* _STUDY QUESTIONS_:
(a) From the subnet text, set down the passage starting with "Then suddenly this" and going on through "That is it.".
(b) Drawing on the subnet text, explain in one to three sentences why the address 192.168.10.37/26 lies in the network 192.168.10.0/26.

──────── SUPPLIED TEXT ────────

Subnet math feels annoying until you need to debug a firewall rule, Kubernetes network policy, VPN route, or cloud security group.
Then suddenly this question matters:
Given an IP address and subnet mask, what network is it actually in?
Letβs calculate it directly.
The Rule
network address = IP address AND subnet mask
That is it.
The AND operation compares bits:
| IP bit | Mask bit | Result |
|---|---|---|
| 0 | 0 | 0 |
| 0 | 1 | 0 |
| 1 | 0 | 0 |
| 1 | 1 | 1 |
Example: 192.168.10.37/24
/24 means the subnet mask is:
255.255.255.0
IP:
192.168.10.37
Mask:
255.255.255.0
Network:
192.168.10.0
With /24, the first three octets are the network part. The last octet is host space.
Example: 192.168.10.37/26
/26 is more interesting.
Mask:
255.255.255.192
The last octet in binary:
IP: 37 = 00100101
Mask: 192 = 11000000
AND: 00000000
So the network address is:
192.168.10.0/26
The /26 networks in the last octet move in blocks of 64:
| Network | Host range |
|---|---|
| 192.168.10.0/26 | .1 - .62 |
| 192.168.10.64/26 | .65 - .126 |
| 192.168.10.128/26 | .129 - .190 |
| 192.168.10.192/26 | .193 - .254 |
37 falls into the first block.
Quick Mental Shortcut
For masks in the last octet:
block size = 256 - mask_octet
For /26:
256 - 192 = 64
So networks start at:
0, 64, 128, 192
Find the block that contains the IP.
Python Check
import ipaddress
ip = ipaddress.ip_interface("192.168.10.37/26")

──────── DATA PROVIDED ────────

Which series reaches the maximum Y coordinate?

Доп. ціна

────────

* _ANSWERS FOR THE TASKS_:
(a)
Then suddenly this question matters:
Given an IP address and subnet mask, what network is it actually in?
Letβs calculate it directly.
The Rule
network address = IP address AND subnet mask
That is it.

(b) The network address is the IP address ANDed with the subnet mask. In the last octet, 37 (00100101) ANDed with 192 (11000000) gives 00000000, so the network is 192.168.10.0/26. Put another way, /26 networks in the last octet advance in blocks of 64 (256 − 192), and 37 falls within the first block, which begins at 0.